Between the line containing "Осталось дело за" and the line containing "В ассортименте нашего" lies a run of lines; give that run again exactly, with both of those lines, and nothing else from the entries below.

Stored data
=== Begin Enclosure ===
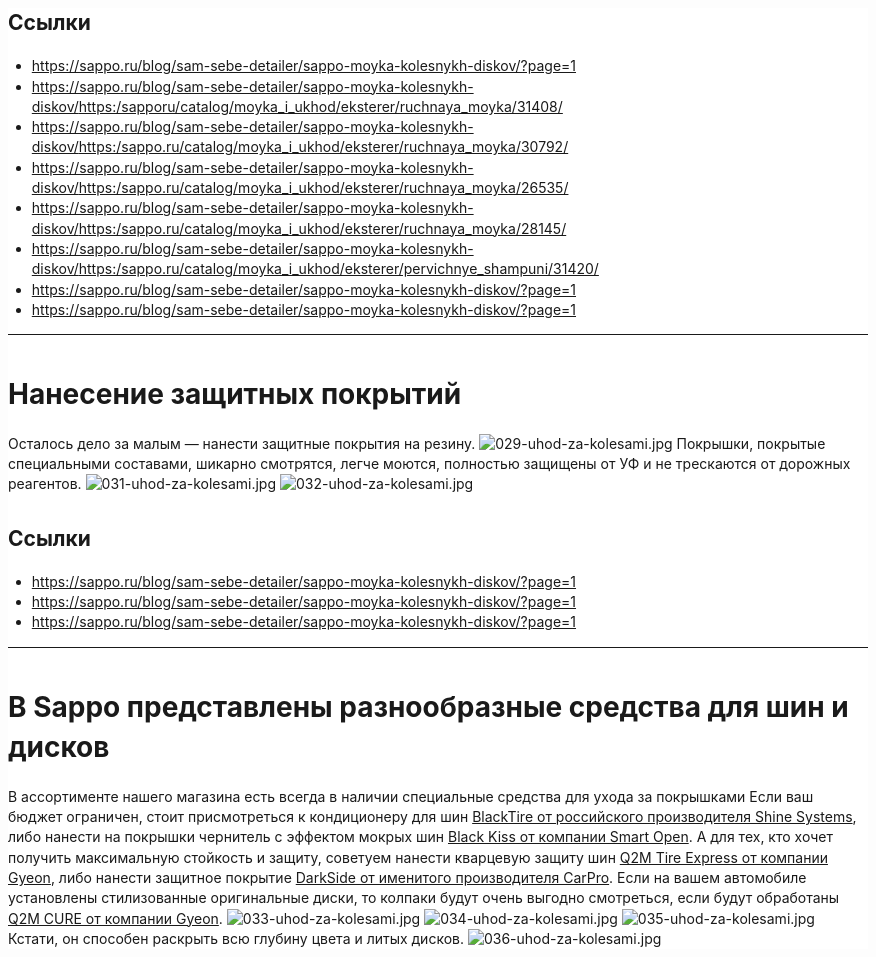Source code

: ## Ссылки

- https://sappo.ru/blog/sam-sebe-detailer/sappo-moyka-kolesnykh-diskov/?page=1
- https://sappo.ru/blog/sam-sebe-detailer/sappo-moyka-kolesnykh-diskov/<https:/sapporu/catalog/moyka_i_ukhod/eksterer/ruchnaya_moyka/31408/>
- https://sappo.ru/blog/sam-sebe-detailer/sappo-moyka-kolesnykh-diskov/<https:/sappo.ru/catalog/moyka_i_ukhod/eksterer/ruchnaya_moyka/30792/>
- https://sappo.ru/blog/sam-sebe-detailer/sappo-moyka-kolesnykh-diskov/<https:/sappo.ru/catalog/moyka_i_ukhod/eksterer/ruchnaya_moyka/26535/>
- https://sappo.ru/blog/sam-sebe-detailer/sappo-moyka-kolesnykh-diskov/<https:/sappo.ru/catalog/moyka_i_ukhod/eksterer/ruchnaya_moyka/28145/>
- https://sappo.ru/blog/sam-sebe-detailer/sappo-moyka-kolesnykh-diskov/<https:/sappo.ru/catalog/moyka_i_ukhod/eksterer/pervichnye_shampuni/31420/>
- https://sappo.ru/blog/sam-sebe-detailer/sappo-moyka-kolesnykh-diskov/?page=1
- https://sappo.ru/blog/sam-sebe-detailer/sappo-moyka-kolesnykh-diskov/?page=1

---

# Нанесение защитных покрытий

Осталось дело за малым — нанести защитные покрытия на резину. ![029-uhod-za-kolesami.jpg](https://sappo.ru/blog/sam-sebe-detailer/sappo-moyka-kolesnykh-diskov/?page=1) Покрышки, покрытые специальными составами, шикарно смотрятся, легче моются, полностью защищены от УФ и не трескаются от дорожных реагентов. ![031-uhod-za-kolesami.jpg](https://sappo.ru/blog/sam-sebe-detailer/sappo-moyka-kolesnykh-diskov/?page=1) ![032-uhod-za-kolesami.jpg](https://sappo.ru/blog/sam-sebe-detailer/sappo-moyka-kolesnykh-diskov/?page=1)

## Ссылки

- https://sappo.ru/blog/sam-sebe-detailer/sappo-moyka-kolesnykh-diskov/?page=1
- https://sappo.ru/blog/sam-sebe-detailer/sappo-moyka-kolesnykh-diskov/?page=1
- https://sappo.ru/blog/sam-sebe-detailer/sappo-moyka-kolesnykh-diskov/?page=1

---

# В Sappo представлены разнообразные средства для шин и дисков

В ассортименте нашего магазина есть всегда в наличии специальные средства для ухода за покрышками 
Если ваш бюджет ограничен, стоит присмотреться к кондиционеру для шин [BlackTire от российского производителя Shine Systems](https://sappo.ru/blog/sam-sebe-detailer/sappo-moyka-kolesnykh-diskov/<https:/sappo.ru/catalog/moyka_i_ukhod/eksterer/pokryshki_vneshniy_plastik_uplotniteli/23464/>), либо нанести на покрышки чернитель с эффектом мокрых шин [Black Kiss от компании Smart Open](https://sappo.ru/blog/sam-sebe-detailer/sappo-moyka-kolesnykh-diskov/<https:/sappo.ru/catalog/moyka_i_ukhod/eksterer/pokryshki_vneshniy_plastik_uplotniteli/30740/>)[](https://sappo.ru/blog/sam-sebe-detailer/sappo-moyka-kolesnykh-diskov/<https:/sappo.ru/catalog/moyka_i_ukhod/eksterer/pokryshki_vneshniy_plastik_uplotniteli/30740/>). А для тех, кто хочет получить максимальную стойкость и защиту, советуем нанести кварцевую защиту шин [Q2M Tire Express от компании Gyeon](https://sappo.ru/blog/sam-sebe-detailer/sappo-moyka-kolesnykh-diskov/<https:/sappo.ru/catalog/moyka_i_ukhod/eksterer/pokryshki_vneshniy_plastik_uplotniteli/28068/>), либо нанести защитное покрытие [DarkSide от именитого производителя CarPro](https://sappo.ru/blog/sam-sebe-detailer/sappo-moyka-kolesnykh-diskov/<https:/sappo.ru/catalog/moyka_i_ukhod/eksterer/pokryshki_vneshniy_plastik_uplotniteli/31638/>). Если на вашем автомобиле установлены стилизованные оригинальные диски, то колпаки будут очень выгодно смотреться, если будут обработаны [Q2M CURЕ от компании Gyeon](https://sappo.ru/blog/sam-sebe-detailer/sappo-moyka-kolesnykh-diskov/<https:/sappo.ru/catalog/zashchitnye_pokrytiya/keramika_i_zhidkoe_steklo/24648/>). ![033-uhod-za-kolesami.jpg](https://sappo.ru/blog/sam-sebe-detailer/sappo-moyka-kolesnykh-diskov/?page=1) ![034-uhod-za-kolesami.jpg](https://sappo.ru/blog/sam-sebe-detailer/sappo-moyka-kolesnykh-diskov/?page=1) ![035-uhod-za-kolesami.jpg](https://sappo.ru/blog/sam-sebe-detailer/sappo-moyka-kolesnykh-diskov/?page=1) Кстати, он способен раскрыть всю глубину цвета и литых дисков. ![036-uhod-za-kolesami.jpg](https://sappo.ru/blog/sam-sebe-detailer/sappo-moyka-kolesnykh-diskov/?page=1)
=== End Enclosure ===
[Answer area]
Осталось дело за малым — нанести защитные покрытия на резину. ![029-uhod-za-kolesami.jpg](https://sappo.ru/blog/sam-sebe-detailer/sappo-moyka-kolesnykh-diskov/?page=1) Покрышки, покрытые специальными составами, шикарно смотрятся, легче моются, полностью защищены от УФ и не трескаются от дорожных реагентов. ![031-uhod-za-kolesami.jpg](https://sappo.ru/blog/sam-sebe-detailer/sappo-moyka-kolesnykh-diskov/?page=1) ![032-uhod-za-kolesami.jpg](https://sappo.ru/blog/sam-sebe-detailer/sappo-moyka-kolesnykh-diskov/?page=1)

## Ссылки

- https://sappo.ru/blog/sam-sebe-detailer/sappo-moyka-kolesnykh-diskov/?page=1
- https://sappo.ru/blog/sam-sebe-detailer/sappo-moyka-kolesnykh-diskov/?page=1
- https://sappo.ru/blog/sam-sebe-detailer/sappo-moyka-kolesnykh-diskov/?page=1

---

# В Sappo представлены разнообразные средства для шин и дисков

В ассортименте нашего магазина есть всегда в наличии специальные средства для ухода за покрышками 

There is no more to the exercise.